━━━━━ Excerpt ━━━━━

Question

If we have a trigonometric expression as $\sin \theta =\operatorname{Sin}\alpha $ , then:
A. $\dfrac{\theta +\alpha }{2}$ is any odd multiple of $\dfrac{\pi }{2}$ and $\dfrac{\theta -\alpha }{2}$ is any multiple of $\pi $ .
B. $\dfrac{\theta +\alpha }{2}$is any even multiple of $\dfrac{\pi }{2}$ and $\dfrac{\theta -\alpha }{2}$ is any odd multiple of $\pi $ .
C. $\dfrac{\theta +\alpha }{2}$is any multiple of $\dfrac{\pi }{2}$ and $\dfrac{\theta -\alpha }{2}$ is any odd multiple of $\pi $ .
D. $\dfrac{\theta +\alpha }{2}$is any multiple of $\dfrac{\pi }{2}$ and $\dfrac{\theta -\alpha }{2}$ is any even multiple of $\pi $ .

Answer 1

Hint: Take $\sin \alpha $ to LHS and then apply the formula “$\sin C-\sin D=2\sin \left( \dfrac{C-D}{2} \right)\cos \left( \dfrac{C+D}{2} \right)$“. In the obtained equation to get $2\sin \left( \dfrac{\theta -\alpha }{2} \right)\cos \left( \dfrac{\theta +\alpha }{2} \right)=0$. Now solve this equation to get values of $\dfrac{\theta -\alpha }{2}$ and $\dfrac{\theta +\alpha }{2}$ .

Complete step-by-step solution:
Given $\sin \theta =\operatorname{Sin}\alpha $
Taking all the terms to LHS, we will get,
$\sin \theta -\sin \alpha =0$ ………………………. (1)
We know that: $\sin C-\sin D=2\sin \left( \dfrac{C-D}{2} \right)\cos \left( \dfrac{C+D}{2} \right)$.
Using this formula in equation (1), we will get,
 $2\sin \left( \dfrac{\theta -\alpha }{2} \right)\cos \left( \dfrac{\theta +\alpha }{2} \right)=0$ .

━━━━━ Records shown ━━━━━

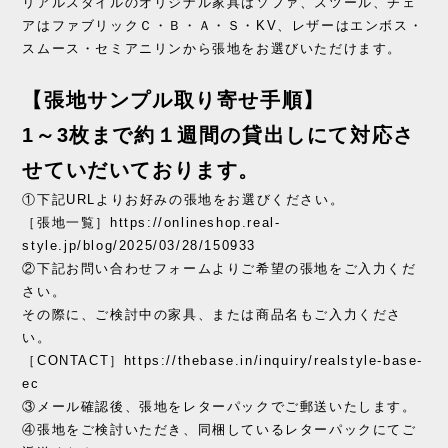
リアルスタイルのオリジナル家具はソファ、スツール、チェ
アはファブリックＣ・Ｂ・Ａ・Ｓ・KV、レザーはエンボス・
スムース・セミアニリンから張地をお選びいただけます。
【張地サンプル取り寄せ手順】
1～3枚まで約１週間の貸出しにて対応さ
せていだいております。
①下記URLよりお好みの張地をお選びください。
［張地一覧］https://onlineshop.real-
style.jp/blog/2025/03/28/150933
②下記お問い合わせフォームよりご希望の張地をご入力くだ
さい。
その際に、ご検討中の家具、または商品名もご入力くださ
い。
［CONTACT］https://thebase.in/inquiry/realstyle-base-
ec
③メール確認後、張地をレターパックでご郵送いたします。
④張地をご検討いただき、同梱しているレターパックにてご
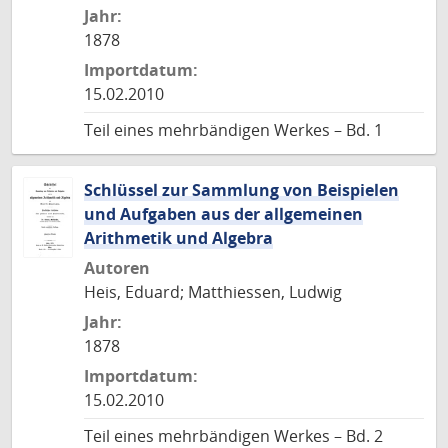
Jahr:
1878
Importdatum:
15.02.2010
Teil eines mehrbändigen Werkes – Bd. 1
Schlüssel zur Sammlung von Beispielen
und Aufgaben aus der allgemeinen
Arithmetik und Algebra
Autoren
Heis, Eduard; Matthiessen, Ludwig
Jahr:
1878
Importdatum:
15.02.2010
Teil eines mehrbändigen Werkes – Bd. 2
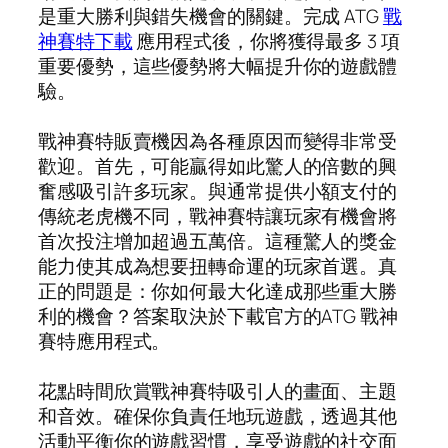
是重大勝利與錯失機會的關鍵。完成 ATG
戰
神賽特下載
應用程式後，你將獲得最多 3 項
重要優勢，這些優勢將大幅提升你的遊戲體
驗。
戰神賽特販賣機因為各種原因而變得非常受
歡迎。首先，可能贏得如此驚人的倍數的興
奮感吸引許多玩家。與通常提供小額支付的
傳統老虎機不同，戰神賽特讓玩家有機會將
首次投注增加超過五萬倍。這種驚人的獎金
能力使其成為想要扭轉命運的玩家首選。真
正的問題是：你如何最大化達成那些重大勝
利的機會？答案取決於下載官方的ATG 戰神
賽特應用程式。
花點時間欣賞戰神賽特吸引人的畫面、主題
和音效。確保你負責任地玩遊戲，透過其他
活動平衡你的遊戲習慣，享受遊戲的社交面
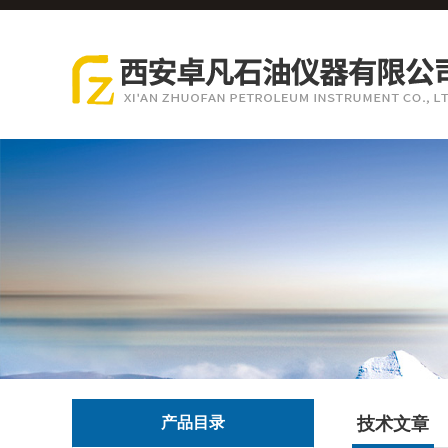
产品目录
技术文章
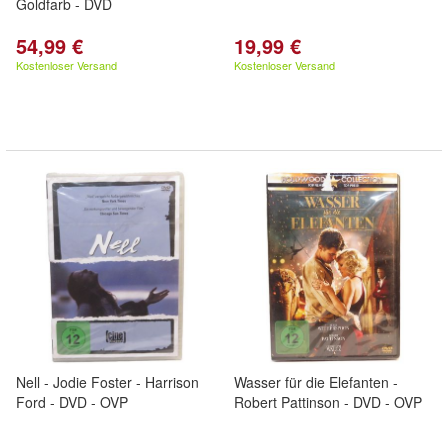
Goldfarb - DVD
54,99 €
19,99 €
Kostenloser Versand
Kostenloser Versand
Nell - Jodie Foster - Harrison
Wasser für die Elefanten -
Ford - DVD - OVP
Robert Pattinson - DVD - OVP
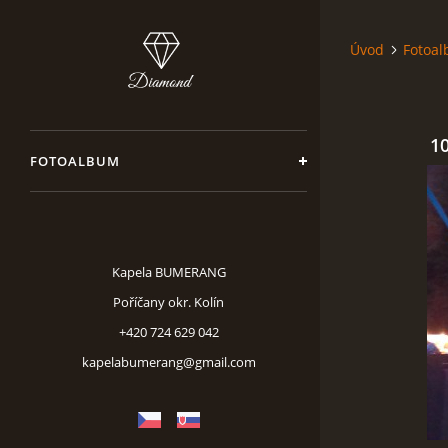
Úvod
Fotoa
1
FOTOALBUM
Kapela BUMERANG
Poříčany okr. Kolín
+420 724 629 042
kapelabumerang@gmail.com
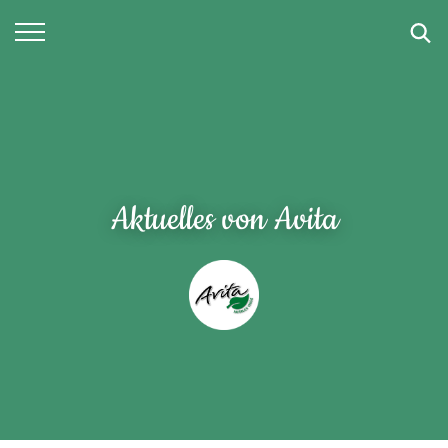
SUCHE
Aktuelles von Avita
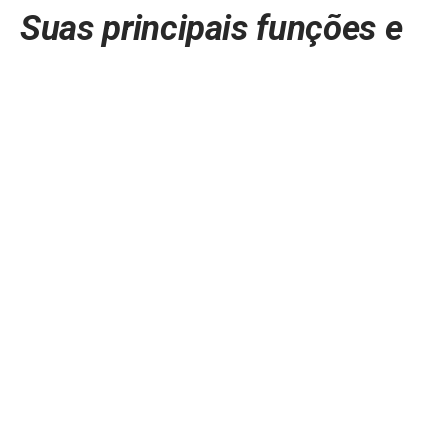
Suas principais funções e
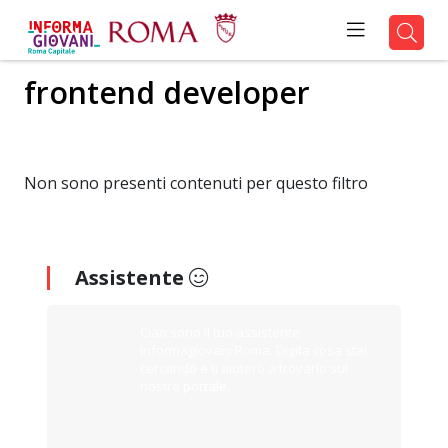
frontend developer
Non sono presenti contenuti per questo filtro
Assistente
Ciao sono il tuo assistente
Informagiovani Roma. Digita cosa stai
cercando e ti aiuterò a trovarlo sul
nostro portale.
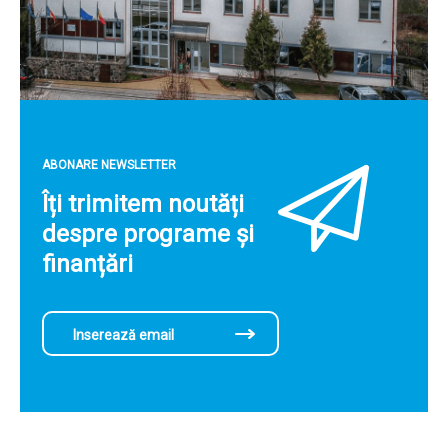
ABONARE NEWSLETTER
Îți trimitem noutăți
despre programe și
finanțări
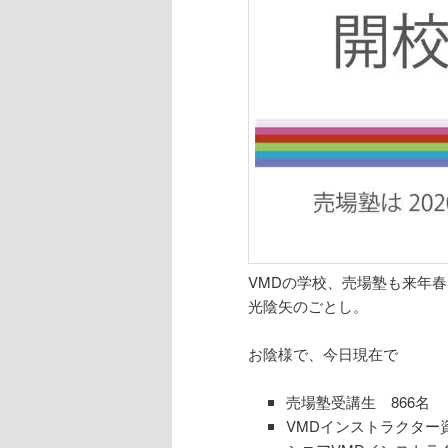
VMDの学校、売場塾も来年春
光陰矢のごとし。
お陰様で、今日現在で
売場塾受講生 866名
VMDインストラクター資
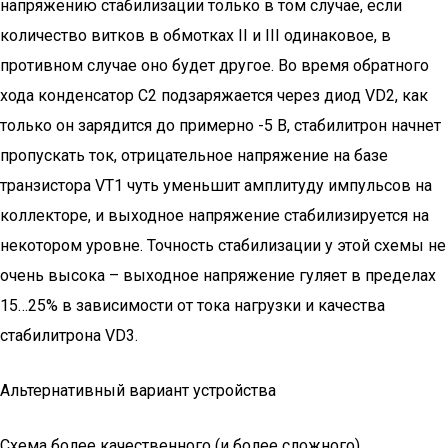
напряжению стабилизации только в том случае, если
количество витков в обмотках II и III одинаковое, в
противном случае оно будет другое. Во время обратного
хода конденсатор С2 подзаряжается через диод VD2, как
только он зарядится до примерно -5 В, стабилитрон начнет
пропускать ток, отрицательное напряжение на базе
транзистора VT1 чуть уменьшит амплитуду импульсов на
коллекторе, и выходное напряжение стабилизируется на
некотором уровне. Точность стабилизации у этой схемы не
очень высока – выходное напряжение гуляет в пределах
15…25% в зависимости от тока нагрузки и качества
стабилитрона VD3.
Альтернативный вариант устройства
Схема более качественного (и более сложного)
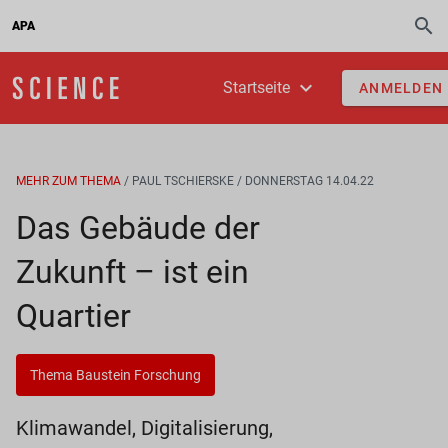
APA
Startseite
ANMELDEN
MEHR ZUM THEMA
/ PAUL TSCHIERSKE
/ DONNERSTAG 14.04.22
Das Gebäude der
Zukunft – ist ein
Quartier
Thema Baustein Forschung
Klimawandel, Digitalisierung,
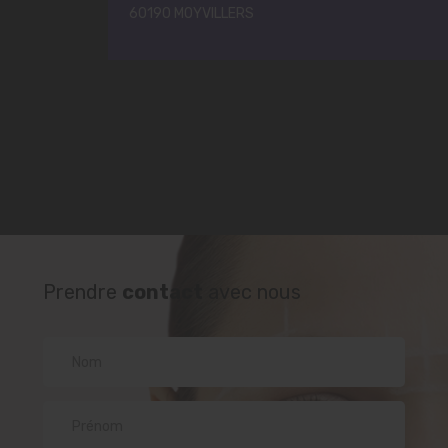
60190 MOYVILLERS
Prendre
contact
avec nous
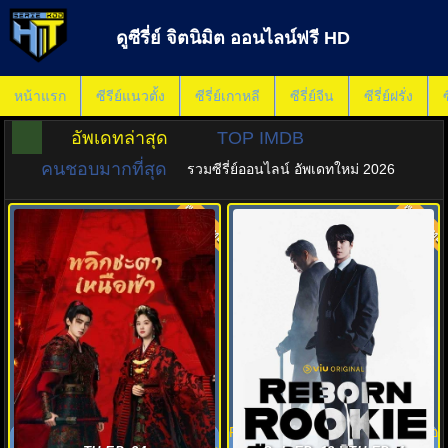
ดูซีรี่ย์ จิตนิมิต ออนไลน์ฟรี HD
หน้าแรก
ซีรีย์แนวตั้ง
ซีรี่ย์เกาหลี
ซีรี่ย์จีน
ซีรี่ย์ฝรั่ง
ซ
อัพเดทล่าสุด
TOP IMDB
คนชอบมากที่สุด
รวมซีรี่ย์ออนไลน์ อัพเดทใหม่ 2026
พากย์ไทย
พากย์ไทย
8.8
9.0
Ashes to Crown (2026) พลิก
Reborn Rookie ซับไทย (2026) มือ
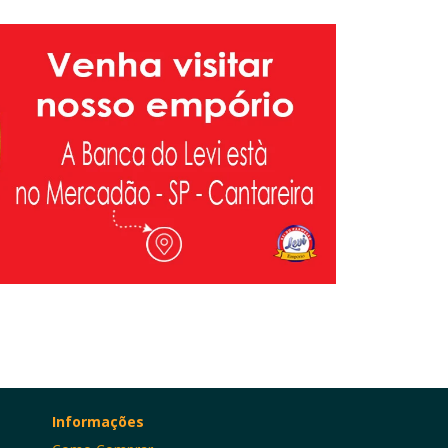
Informações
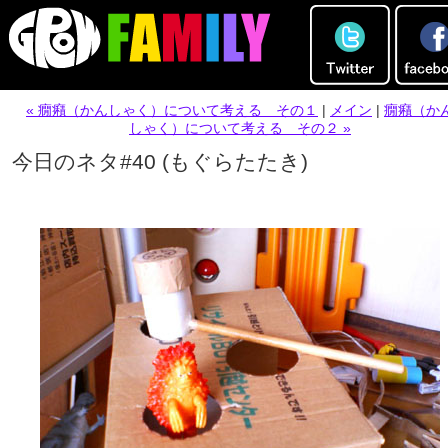
« 癇癪（かんしゃく）について考える その１
|
メイン
|
癇癪（か
しゃく）について考える その２ »
今日のネタ#40 (もぐらたたき)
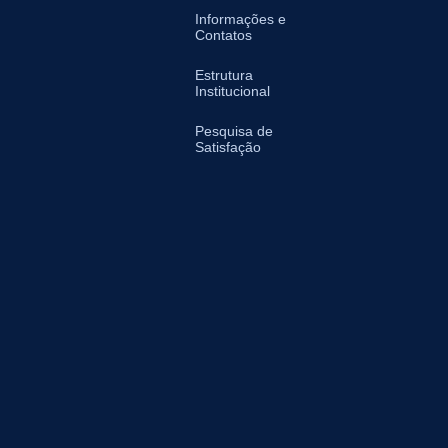
Informações e
Contatos
Estrutura
Institucional
Pesquisa de
Satisfação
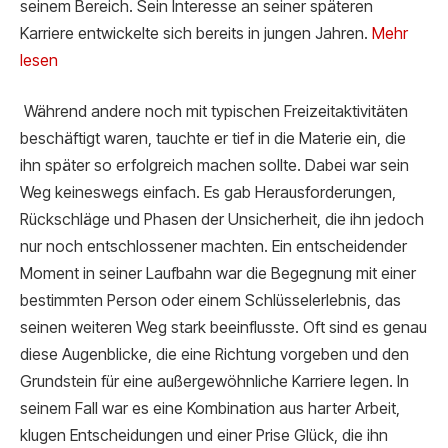
seinem Bereich. Sein Interesse an seiner späteren
Karriere entwickelte sich bereits in jungen Jahren.
Mehr
lesen
Während andere noch mit typischen Freizeitaktivitäten
beschäftigt waren, tauchte er tief in die Materie ein, die
ihn später so erfolgreich machen sollte. Dabei war sein
Weg keineswegs einfach. Es gab Herausforderungen,
Rückschläge und Phasen der Unsicherheit, die ihn jedoch
nur noch entschlossener machten. Ein entscheidender
Moment in seiner Laufbahn war die Begegnung mit einer
bestimmten Person oder einem Schlüsselerlebnis, das
seinen weiteren Weg stark beeinflusste. Oft sind es genau
diese Augenblicke, die eine Richtung vorgeben und den
Grundstein für eine außergewöhnliche Karriere legen. In
seinem Fall war es eine Kombination aus harter Arbeit,
klugen Entscheidungen und einer Prise Glück, die ihn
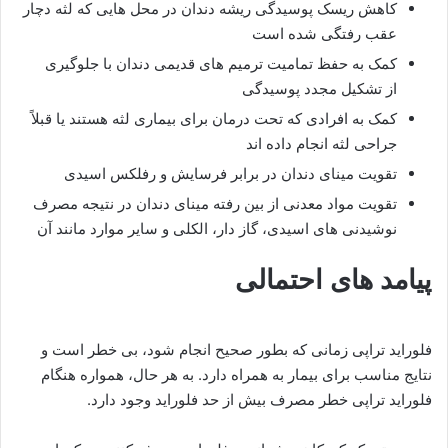
کاهش ریسک پوسیدگی ریشه دندان در محل هایی که لثه دچار
عقب رفتگی شده است
کمک به حفظ تمامیت ترمیم های قدیمی دندان با جلوگیری
از تشکیل مجدد پوسیدگی
کمک به افرادی که تحت درمان برای بیماری لثه هستند یا قبلاً
جراحی لثه انجام داده اند
تقویت مینای دندان در برابر فرسایش و رفلکس اسیدی
تقویت مواد معدنی از بین رفته مینای دندان در نتیجه مصرف
نوشیدنی های اسیدی، گاز دار، الکلی و سایر موارد مانند آن
پیامد های احتمالی
فلوراید تراپی زمانی که بطور صحیح انجام شود، بی خطر است و
نتایج مناسب برای بیمار به همراه دارد. به هر حال، همواره هنگام
فلوراید تراپی خطر مصرف بیش از حد فلوراید وجود دارد.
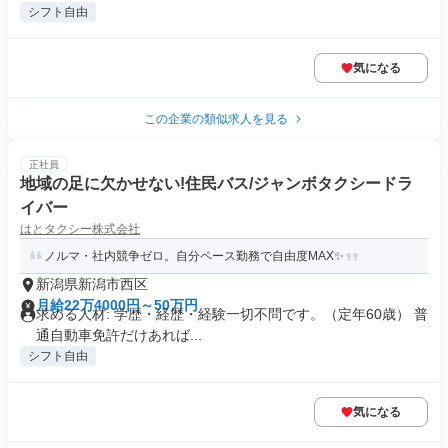
シフト自由
気になる
この企業の類似求人を見る
正社員
地域の足に欠かせない!住民バス/ジャンボタクシードラ
イバー
はとタクシー株式会社
ノルマ・社内競争ゼロ。自分ペース勤務で自由度MAX✨
新潟県新潟市西区
月給22万4000円～50万円
求める人材: 学歴・経歴・経験一切不問です。（定年60歳） 普
通自動車免許だけあれば...
シフト自由
気になる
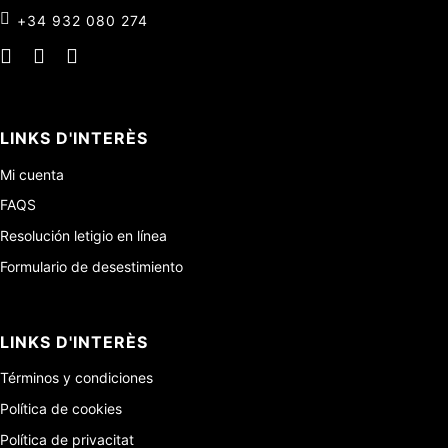
+34 932 080 274
LINKS D'INTERÈS
Mi cuenta
FAQS
Resolución letigio en línea
Formulario de desestimiento
LINKS D'INTERÈS
Términos y condiciones
Política de cookies
Política de privacitat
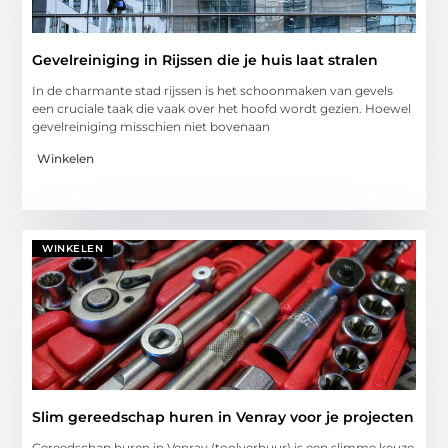
Gevelreiniging in Rijssen die je huis laat stralen
In de charmante stad rijssen is het schoonmaken van gevels
een cruciale taak die vaak over het hoofd wordt gezien. Hoewel
gevelreiniging misschien niet bovenaan
Winkelen
WINKELEN
Slim gereedschap huren in Venray voor je projecten
Gereedschap huren in Venray (toolverhuur) is een slimme keuze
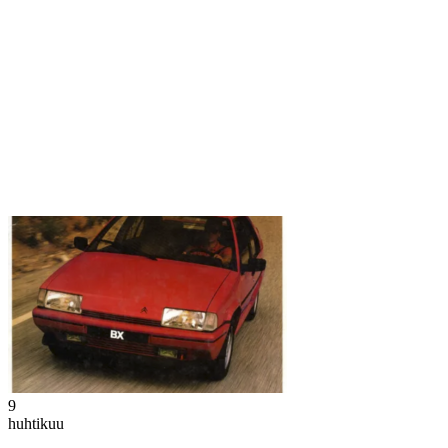
9
huhtikuu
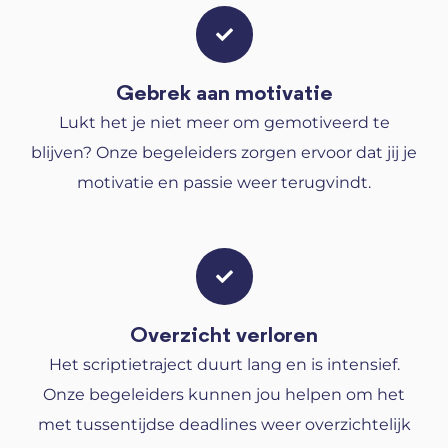
Gebrek aan motivatie
Lukt het je niet meer om gemotiveerd te
blijven? Onze begeleiders zorgen ervoor dat jij je
motivatie en passie weer terugvindt.
Overzicht verloren
Het scriptietraject duurt lang en is intensief.
Onze begeleiders kunnen jou helpen om het
met tussentijdse deadlines weer overzichtelijk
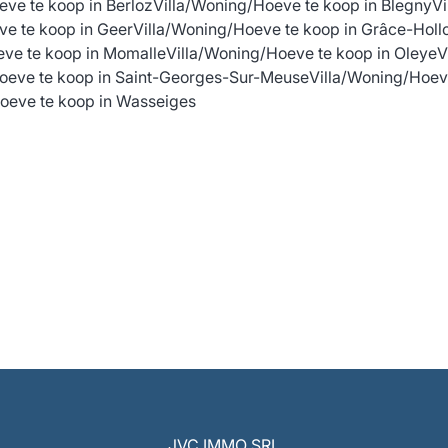
eve te koop in Berloz
Villa/Woning/Hoeve te koop in Blegny
V
ve te koop in Geer
Villa/Woning/Hoeve te koop in Grâce-Holl
eve te koop in Momalle
Villa/Woning/Hoeve te koop in Oleye
V
oeve te koop in Saint-Georges-Sur-Meuse
Villa/Woning/Hoeve
oeve te koop in Wasseiges
JVC IMMO SRL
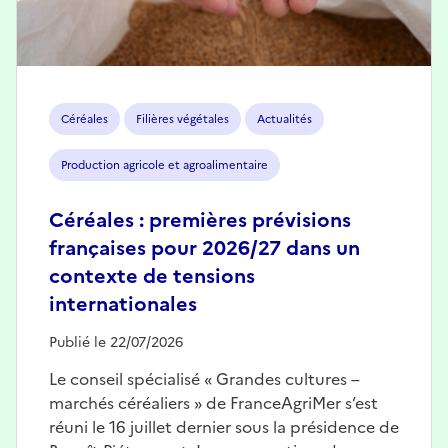
Céréales
Filières végétales
Actualités
Production agricole et agroalimentaire
Céréales : premières prévisions
françaises pour 2026/27 dans un
contexte de tensions
internationales
Publié le 22/07/2026
Le conseil spécialisé « Grandes cultures –
marchés céréaliers » de FranceAgriMer s’est
réuni le 16 juillet dernier sous la présidence de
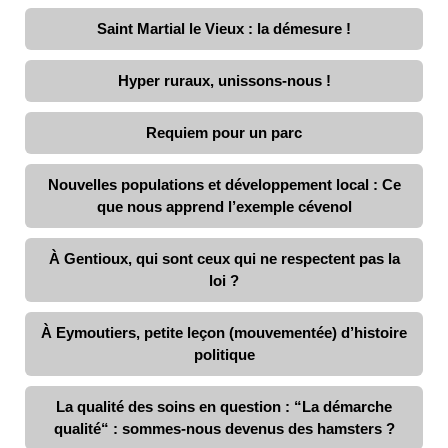
Saint Martial le Vieux : la démesure !
Hyper ruraux, unissons-nous !
Requiem pour un parc
Nouvelles populations et développement local : Ce
que nous apprend l’exemple cévenol
À Gentioux, qui sont ceux qui ne respectent pas la
loi ?
À Eymoutiers, petite leçon (mouvementée) d’histoire
politique
La qualité des soins en question : “La démarche
qualité“ : sommes-nous devenus des hamsters ?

━━━━━

Complete the following:
[A] Collect every line in the entries that contains the word "مصرف".
[B] Write what comes next in the trigonometry solution, picking up after its final equation.

Outputs by task:
[A]
تقویت مواد معدنی از بین رفته مینای دندان در نتیجه مصرف
فلوراید تراپی خطر مصرف بیش از حد فلوراید وجود دارد.

[B]
Dividing both sides of the equation by 2, we will get,
$\Rightarrow \sin \left( \dfrac{\theta -\alpha }{2} \right)\cos \left( \dfrac{\theta +\alpha }{2} \right)=0$
Either $\sin \left( \dfrac{\theta -\alpha }{2} \right)=0$ or $\cos \left( \dfrac{\theta +\alpha }{2} \right)=0$ .
Let us first solve $\sin \left( \dfrac{\theta -\alpha }{2} \right)=0$ .
We know that $\sin \left( 0 \right)=0$ .
So, $\sin \left( \dfrac{\theta -\alpha }{2} \right)=\sin \left( 0 \right)$ .
We know that the general solution of $\sin y=\sin x$ is $x=n\pi +{{\left( -1 \right)}^{n}}y$ .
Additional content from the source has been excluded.